Libération de Cécile Kohler et Jacques Paris : peut-on négocier la libération d’otages avec un juge ?
Auteur : Jean-Basptiste Thierry, professeur de droit pénal à l’Université de Lorraine
Relecteur : Etienne Merle, journaliste
Liens d’intérêts ou fonctions politiques déclarés des intervenants à l’article : aucun
Secrétariat de rédaction : Etienne Merle, journaliste
La libération de Cécile Kohler et Jacques Paris, présentée comme le résultat d’un échange avec une personne condamnée pour terrorisme, interroge. Le pouvoir exécutif a-t-il pesé sur la justice ? Derrière cette séquence, se joue en réalité une articulation plus complexe entre décisions judiciaires et mesures administratives.
Un deal dans le dos de la justice française ? Dans son édition du 8 avril 2026, le journal Le Monde rapporte que la libération de Cécile Kohler et Jacques Paris aurait été obtenue en échange de la citoyenne iranienne Mahdieh Esfandiari.
Or, cette dernière a été condamnée à quatre ans d’emprisonnement par le tribunal correctionnel de Paris pour provocation au terrorisme, avant d’être assignée à résidence.

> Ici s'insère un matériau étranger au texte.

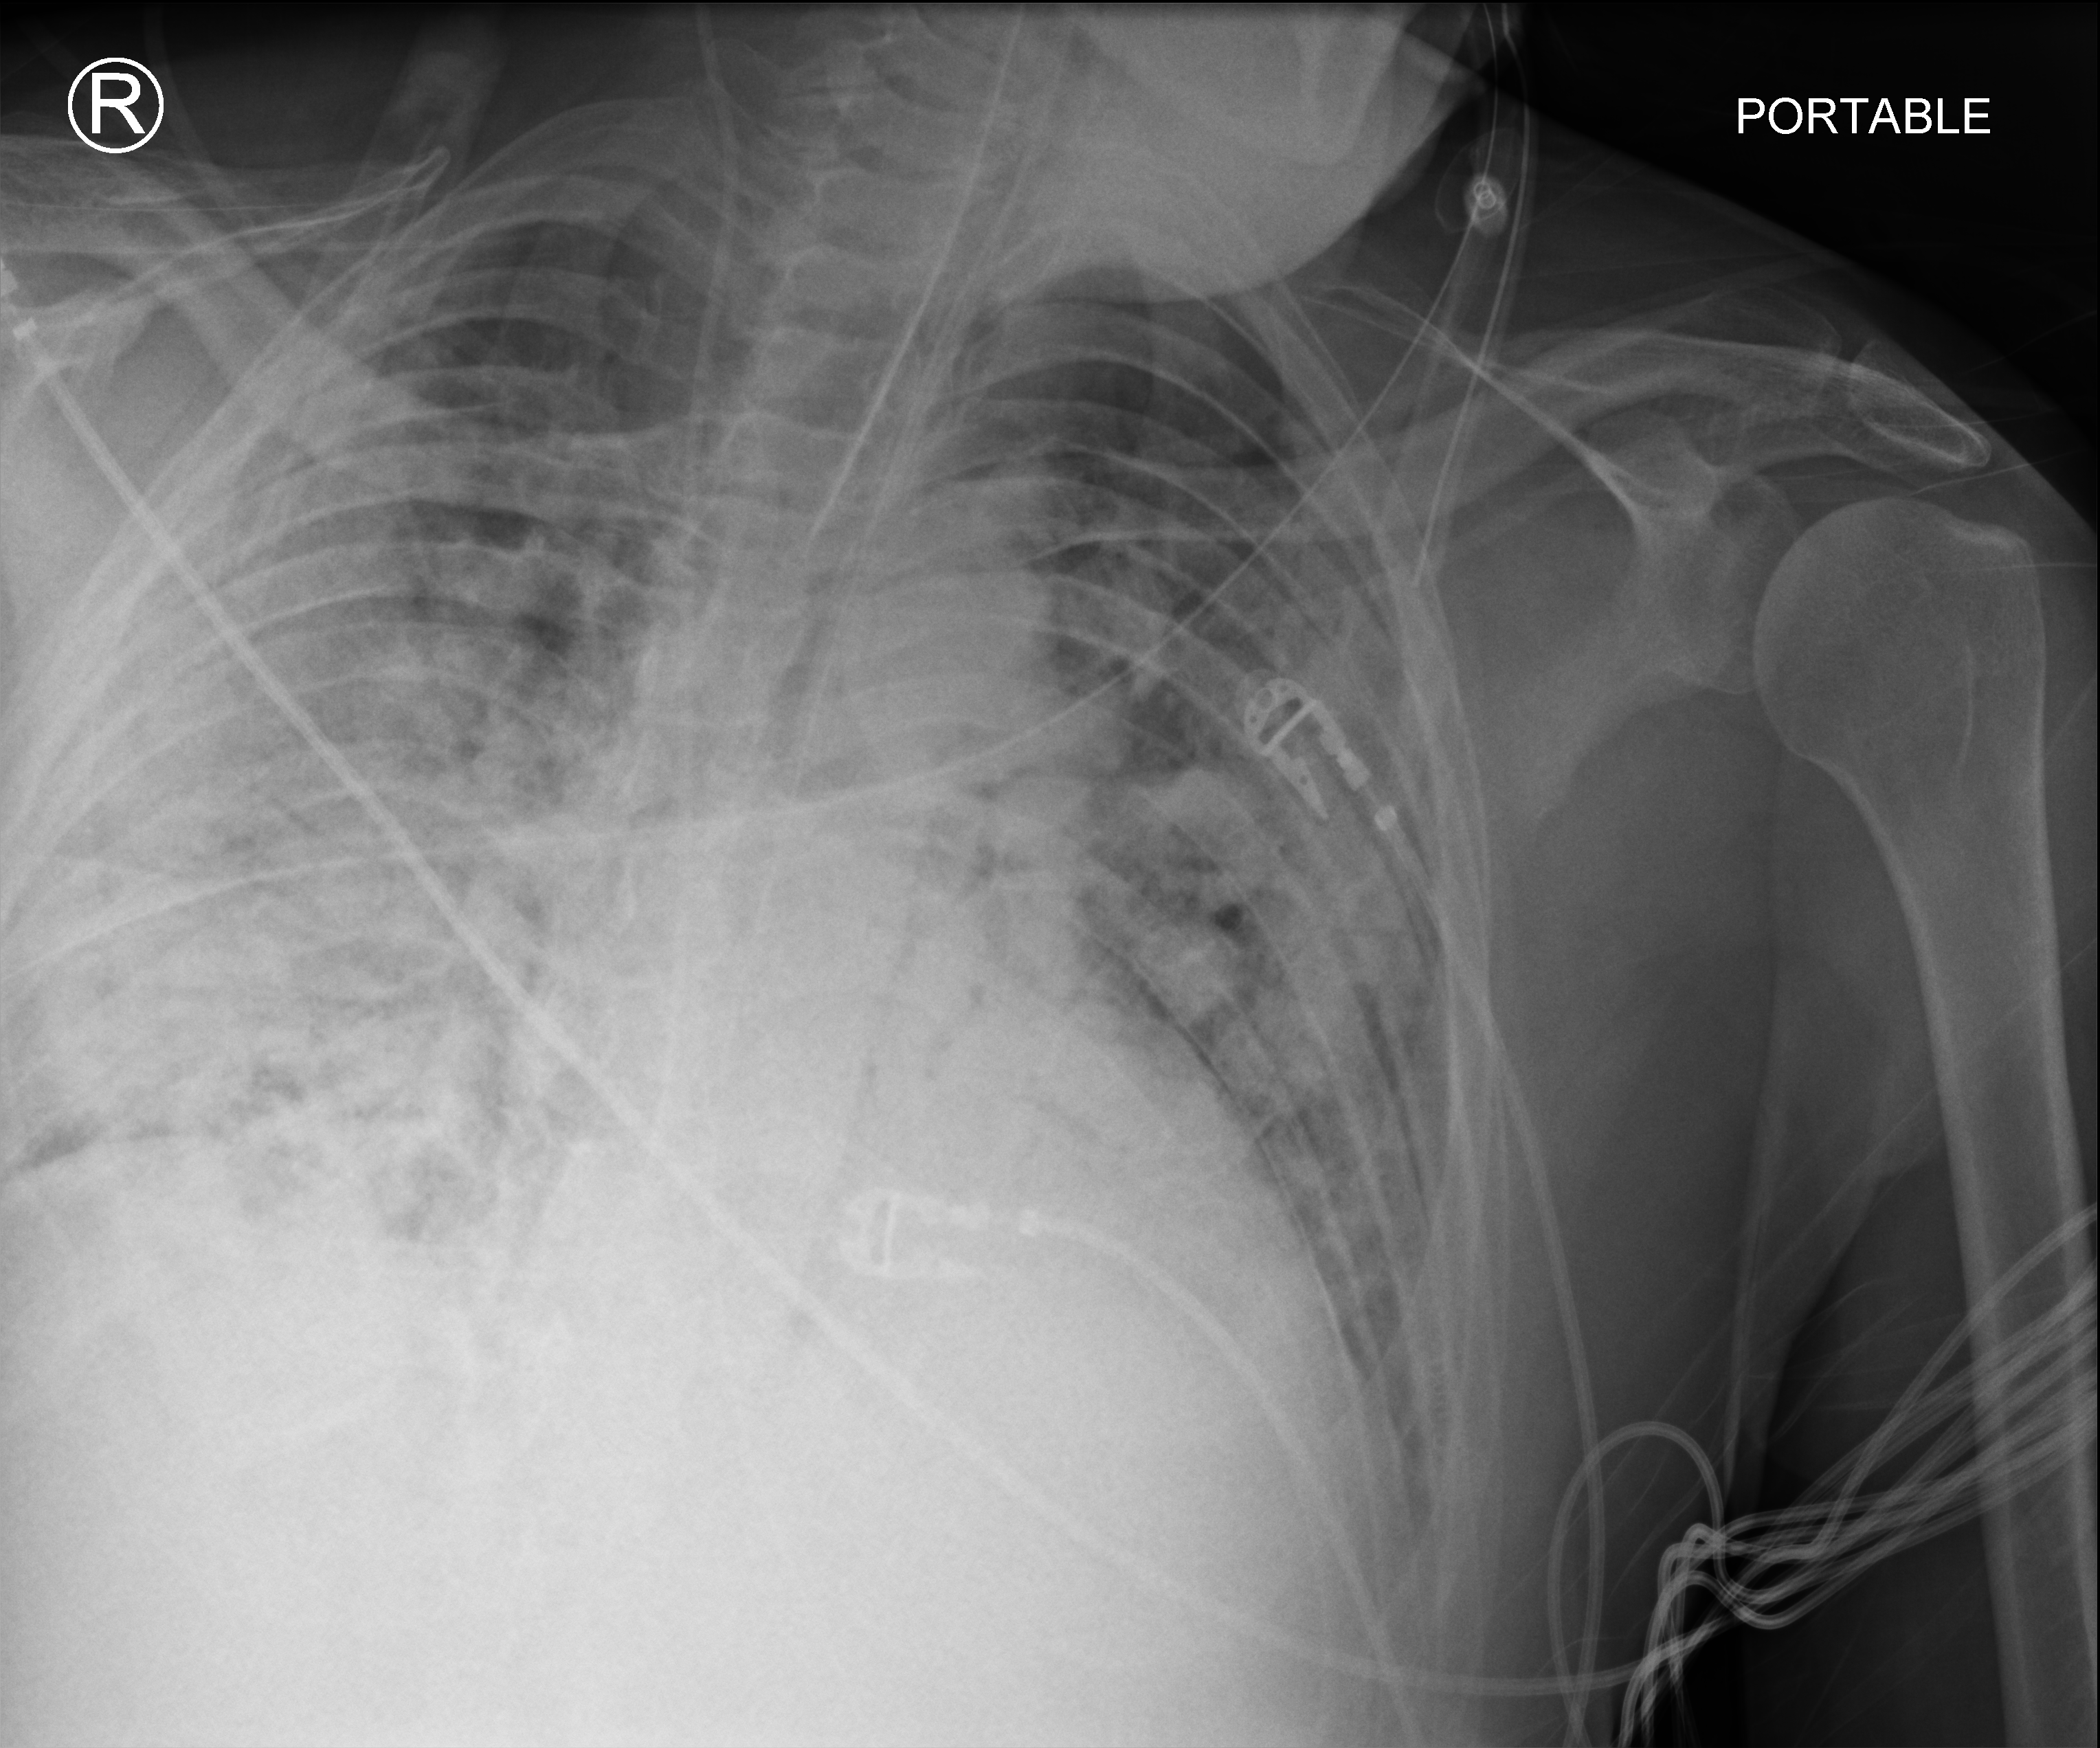
Bedside chest radiograph (computed radiography). Male patient hospitalised with COVID-19, age 18–59 years.
From the hospital-stay record, not from the radiograph (when in the stay this image was taken is not recorded): admitted to intensive care during this hospital stay: yes; mechanically ventilated during this hospital stay: yes; chronic kidney disease (admission record): no.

Cette assignation ayant été levée, elle a finalement été reconduite en Iran, lui permettant, sans doute, de ne pas se présenter à son deuxième procès.
Dès lors, une question se pose : le Quai d’Orsay a-t-il pesé sur les juridictions judiciaires pour obtenir la remise en liberté d’une personne condamnée ? Autrement dit, la séparation des pouvoirs a-t-elle été mise à mal ? Non : il s’agit en réalité de mesures de nature différente.